Bats may be just bats, but one darted
into my office, quick as the boxer's head
that bobs and weaves and never gets hit.
It landed and hung from the drapes, upside
down, as you hung in my body for a while.
Bats are not the only flying mammals.
That afternoon in line for the bus, you cried,
so tired you thought you'd fall asleep
and miss your stop. Years from now, child,
in some helpless dusk, remember that fatigue
but how you made it home to me anyway
in the care of a kind farmer—bus driver.
Recall that once I arrived late, your bus
gone, and when I found you, carefully seated
by a coffeepot in a corner of a dim garage
at the school bus lot, you just said, Let's go,
Mama. Don't tell anyone about this.
It's the birthday of the man who said, "Love is the master-key that opens the gates of happiness, of hatred, of jealousy, and, most easily of all, the gate of fear. How terrible is the one fact of beauty!" That's 19th-century poet and physician Oliver Wendell Holmes Sr. (books by this author), born in Cambridge, Massachusetts (1809).
He ran in the same circles as Ralph Waldo Emerson, Henry Wadsworth Longfellow, and other Boston intellectuals. He helped found The Atlantic Monthly magazine in 1857, and it was Holmes himself who came up with the name. He published his poetry and articles in TheAtlantic Monthly at the same time he practiced medicine and taught at Harvard Medical School. He's also the father of U.S. Supreme Court Justice Oliver Wendell Holmes Jr.

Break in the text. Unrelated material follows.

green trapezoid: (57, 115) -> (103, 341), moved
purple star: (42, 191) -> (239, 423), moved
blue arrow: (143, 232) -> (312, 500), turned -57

He's perhaps best-known for his essays that make up the "Breakfast Table" series. In The Poet at the Breakfast Table (1872) he wrote, "We are all tattooed in our cradles with the beliefs of our tribe; the record may seem superficial, but it is indelible."
He said: "Insanity is often the logic of an accurate mind overtasked. Good mental machinery ought to break its own wheels and levers, if anything is thrust among them suddenly which tends to stop them or reverse their motion. A weak mind does not accumulate force enough to hurt itself; stupidity often saves a man from going mad."

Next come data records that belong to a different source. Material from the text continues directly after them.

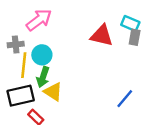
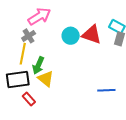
gray cross: (16, 44) -> (29, 36), moved, turned -32
cyan circle: (42, 55) -> (71, 36), moved
blue line: (125, 99) -> (106, 90), turned 42

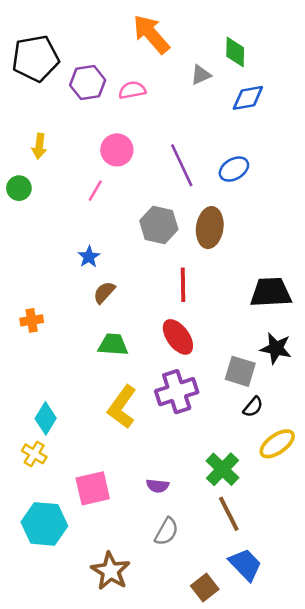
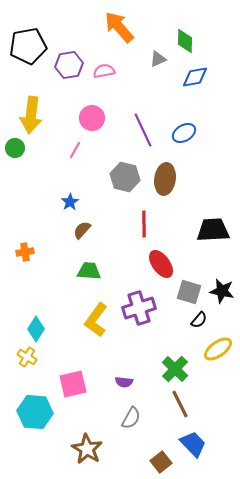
yellow arrow: (39, 146) -> (31, 115), size x1.8
red ellipse: (178, 337) -> (161, 264), moved
black star: (276, 348) -> (222, 291), moved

It's the birthday of the man who said, "The actions of men are the best interpreters of their thoughts": British philosopher John Locke (books by this author), born in Wrington, Somerset, England (1632). He believed all of our knowledge is derived from the senses. He also believed that we can know about morality with the same precision we know about math, because we create our ideas. His Essay Concerning Human Understanding (1688) was an instant success and sparked debate all across Europe.
Locke said, "Reading furnishes the mind only with materials of knowledge; it is thinking that makes what we read ours."